● **INFORMATION GIVEN**:
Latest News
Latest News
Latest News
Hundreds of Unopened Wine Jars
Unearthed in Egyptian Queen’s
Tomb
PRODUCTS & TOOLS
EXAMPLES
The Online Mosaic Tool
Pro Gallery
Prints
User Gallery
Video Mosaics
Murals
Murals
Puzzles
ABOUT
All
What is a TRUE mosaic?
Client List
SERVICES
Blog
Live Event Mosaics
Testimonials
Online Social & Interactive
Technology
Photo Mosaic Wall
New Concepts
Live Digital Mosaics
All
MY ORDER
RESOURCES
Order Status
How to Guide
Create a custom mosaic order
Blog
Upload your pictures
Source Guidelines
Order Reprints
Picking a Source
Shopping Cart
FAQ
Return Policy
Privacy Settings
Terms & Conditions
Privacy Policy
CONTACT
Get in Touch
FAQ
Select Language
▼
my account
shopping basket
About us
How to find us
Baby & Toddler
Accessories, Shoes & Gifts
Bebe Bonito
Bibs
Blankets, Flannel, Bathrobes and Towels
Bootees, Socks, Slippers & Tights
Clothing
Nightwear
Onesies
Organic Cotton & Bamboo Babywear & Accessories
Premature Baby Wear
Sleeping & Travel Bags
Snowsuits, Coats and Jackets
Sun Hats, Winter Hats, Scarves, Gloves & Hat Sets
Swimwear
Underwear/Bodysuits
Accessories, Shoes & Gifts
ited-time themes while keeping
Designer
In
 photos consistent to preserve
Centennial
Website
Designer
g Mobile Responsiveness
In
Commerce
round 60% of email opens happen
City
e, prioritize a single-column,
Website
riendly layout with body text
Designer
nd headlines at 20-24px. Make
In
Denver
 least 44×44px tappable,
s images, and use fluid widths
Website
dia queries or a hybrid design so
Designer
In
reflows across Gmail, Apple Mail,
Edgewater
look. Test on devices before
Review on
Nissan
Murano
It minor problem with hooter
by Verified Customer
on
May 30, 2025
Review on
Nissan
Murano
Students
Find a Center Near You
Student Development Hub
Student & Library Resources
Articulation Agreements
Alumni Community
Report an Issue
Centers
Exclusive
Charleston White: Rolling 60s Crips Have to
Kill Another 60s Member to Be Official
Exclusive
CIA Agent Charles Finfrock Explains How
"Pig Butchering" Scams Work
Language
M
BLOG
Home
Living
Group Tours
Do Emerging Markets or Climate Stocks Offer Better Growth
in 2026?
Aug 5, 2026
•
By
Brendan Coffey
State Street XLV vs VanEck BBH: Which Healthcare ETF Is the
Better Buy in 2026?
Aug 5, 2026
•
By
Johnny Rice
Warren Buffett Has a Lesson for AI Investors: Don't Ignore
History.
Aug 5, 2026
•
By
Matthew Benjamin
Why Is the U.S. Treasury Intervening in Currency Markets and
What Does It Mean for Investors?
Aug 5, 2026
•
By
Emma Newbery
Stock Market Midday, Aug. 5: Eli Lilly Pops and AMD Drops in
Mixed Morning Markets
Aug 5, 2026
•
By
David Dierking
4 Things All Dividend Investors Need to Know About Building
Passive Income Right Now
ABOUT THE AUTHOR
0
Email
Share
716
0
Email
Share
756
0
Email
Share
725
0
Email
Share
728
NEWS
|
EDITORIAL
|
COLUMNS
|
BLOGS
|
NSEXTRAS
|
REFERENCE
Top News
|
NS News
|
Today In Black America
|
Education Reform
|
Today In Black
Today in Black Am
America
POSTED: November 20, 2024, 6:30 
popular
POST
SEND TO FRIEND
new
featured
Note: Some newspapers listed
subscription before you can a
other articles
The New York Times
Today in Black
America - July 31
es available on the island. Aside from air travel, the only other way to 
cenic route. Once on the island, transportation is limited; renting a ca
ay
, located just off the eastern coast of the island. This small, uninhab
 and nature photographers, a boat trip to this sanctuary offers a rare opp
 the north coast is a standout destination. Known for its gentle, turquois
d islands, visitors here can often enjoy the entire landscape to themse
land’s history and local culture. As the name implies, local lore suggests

● **EXERCISE OBJECTIVE**:
Going line by line, repeat the whole listing exactly.

● **OUTPUT OF THE TASK**:
Latest News
Latest News
Latest News
Hundreds of Unopened Wine Jars
Unearthed in Egyptian Queen’s
Tomb
PRODUCTS & TOOLS
EXAMPLES
The Online Mosaic Tool
Pro Gallery
Prints
User Gallery
Video Mosaics
Murals
Murals
Puzzles
ABOUT
All
What is a TRUE mosaic?
Client List
SERVICES
Blog
Live Event Mosaics
Testimonials
Online Social & Interactive
Technology
Photo Mosaic Wall
New Concepts
Live Digital Mosaics
All
MY ORDER
RESOURCES
Order Status
How to Guide
Create a custom mosaic order
Blog
Upload your pictures
Source Guidelines
Order Reprints
Picking a Source
Shopping Cart
FAQ
Return Policy
Privacy Settings
Terms & Conditions
Privacy Policy
CONTACT
Get in Touch
FAQ
Select Language
▼
my account
shopping basket
About us
How to find us
Baby & Toddler
Accessories, Shoes & Gifts
Bebe Bonito
Bibs
Blankets, Flannel, Bathrobes and Towels
Bootees, Socks, Slippers & Tights
Clothing
Nightwear
Onesies
Organic Cotton & Bamboo Babywear & Accessories
Premature Baby Wear
Sleeping & Travel Bags
Snowsuits, Coats and Jackets
Sun Hats, Winter Hats, Scarves, Gloves & Hat Sets
Swimwear
Underwear/Bodysuits
Accessories, Shoes & Gifts
ited-time themes while keeping
Designer
In
 photos consistent to preserve
Centennial
Website
Designer
g Mobile Responsiveness
In
Commerce
round 60% of email opens happen
City
e, prioritize a single-column,
Website
riendly layout with body text
Designer
nd headlines at 20-24px. Make
In
Denver
 least 44×44px tappable,
s images, and use fluid widths
Website
dia queries or a hybrid design so
Designer
In
reflows across Gmail, Apple Mail,
Edgewater
look. Test on devices before
Review on
Nissan
Murano
It minor problem with hooter
by Verified Customer
on
May 30, 2025
Review on
Nissan
Murano
Students
Find a Center Near You
Student Development Hub
Student & Library Resources
Articulation Agreements
Alumni Community
Report an Issue
Centers
Exclusive
Charleston White: Rolling 60s Crips Have to
Kill Another 60s Member to Be Official
Exclusive
CIA Agent Charles Finfrock Explains How
"Pig Butchering" Scams Work
Language
M
BLOG
Home
Living
Group Tours
Do Emerging Markets or Climate Stocks Offer Better Growth
in 2026?
Aug 5, 2026
•
By
Brendan Coffey
State Street XLV vs VanEck BBH: Which Healthcare ETF Is the
Better Buy in 2026?
Aug 5, 2026
•
By
Johnny Rice
Warren Buffett Has a Lesson for AI Investors: Don't Ignore
History.
Aug 5, 2026
•
By
Matthew Benjamin
Why Is the U.S. Treasury Intervening in Currency Markets and
What Does It Mean for Investors?
Aug 5, 2026
•
By
Emma Newbery
Stock Market Midday, Aug. 5: Eli Lilly Pops and AMD Drops in
Mixed Morning Markets
Aug 5, 2026
•
By
David Dierking
4 Things All Dividend Investors Need to Know About Building
Passive Income Right Now
ABOUT THE AUTHOR
0
Email
Share
716
0
Email
Share
756
0
Email
Share
725
0
Email
Share
728
NEWS
|
EDITORIAL
|
COLUMNS
|
BLOGS
|
NSEXTRAS
|
REFERENCE
Top News
|
NS News
|
Today In Black America
|
Education Reform
|
Today In Black
Today in Black Am
America
POSTED: November 20, 2024, 6:30 
popular
POST
SEND TO FRIEND
new
featured
Note: Some newspapers listed
subscription before you can a
other articles
The New York Times
Today in Black
America - July 31
es available on the island. Aside from air travel, the only other way to 
cenic route. Once on the island, transportation is limited; renting a ca
ay
, located just off the eastern coast of the island. This small, uninhab
 and nature photographers, a boat trip to this sanctuary offers a rare opp
 the north coast is a standout destination. Known for its gentle, turquois
d islands, visitors here can often enjoy the entire landscape to themse
land’s history and local culture. As the name implies, local lore suggests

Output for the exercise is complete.